- Prompt -
Count the lines in the data below that contain the string "format", treating uppercase and lowercase as different. Give only the number.

[Collected data]
============================================================
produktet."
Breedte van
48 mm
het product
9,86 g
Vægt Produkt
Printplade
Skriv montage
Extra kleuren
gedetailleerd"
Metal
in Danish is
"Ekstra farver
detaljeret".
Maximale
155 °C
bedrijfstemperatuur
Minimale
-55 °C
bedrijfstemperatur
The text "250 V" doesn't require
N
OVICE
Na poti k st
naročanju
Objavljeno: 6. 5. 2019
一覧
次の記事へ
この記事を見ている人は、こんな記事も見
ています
============================================================
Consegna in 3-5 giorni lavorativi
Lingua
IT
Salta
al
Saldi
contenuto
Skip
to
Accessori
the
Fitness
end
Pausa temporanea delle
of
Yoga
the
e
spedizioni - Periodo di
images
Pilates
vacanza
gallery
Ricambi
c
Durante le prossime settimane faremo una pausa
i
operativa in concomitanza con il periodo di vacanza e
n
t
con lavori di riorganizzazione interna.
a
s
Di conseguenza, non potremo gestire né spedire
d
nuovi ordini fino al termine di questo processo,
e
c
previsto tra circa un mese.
============================================================
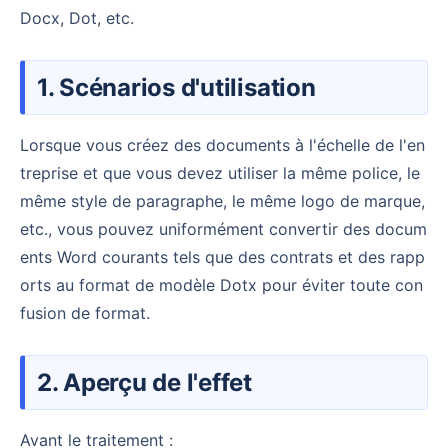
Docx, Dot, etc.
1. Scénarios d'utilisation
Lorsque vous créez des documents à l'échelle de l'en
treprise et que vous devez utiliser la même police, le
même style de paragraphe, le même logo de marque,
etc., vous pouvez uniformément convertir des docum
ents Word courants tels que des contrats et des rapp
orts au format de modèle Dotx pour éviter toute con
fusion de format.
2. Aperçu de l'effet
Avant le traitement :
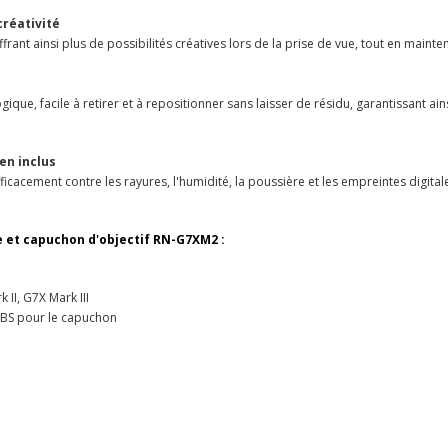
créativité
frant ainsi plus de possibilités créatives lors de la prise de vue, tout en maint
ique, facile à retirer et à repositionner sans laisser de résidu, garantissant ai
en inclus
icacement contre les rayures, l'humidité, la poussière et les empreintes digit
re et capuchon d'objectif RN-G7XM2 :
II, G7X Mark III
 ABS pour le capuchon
============================================================
- Result -
2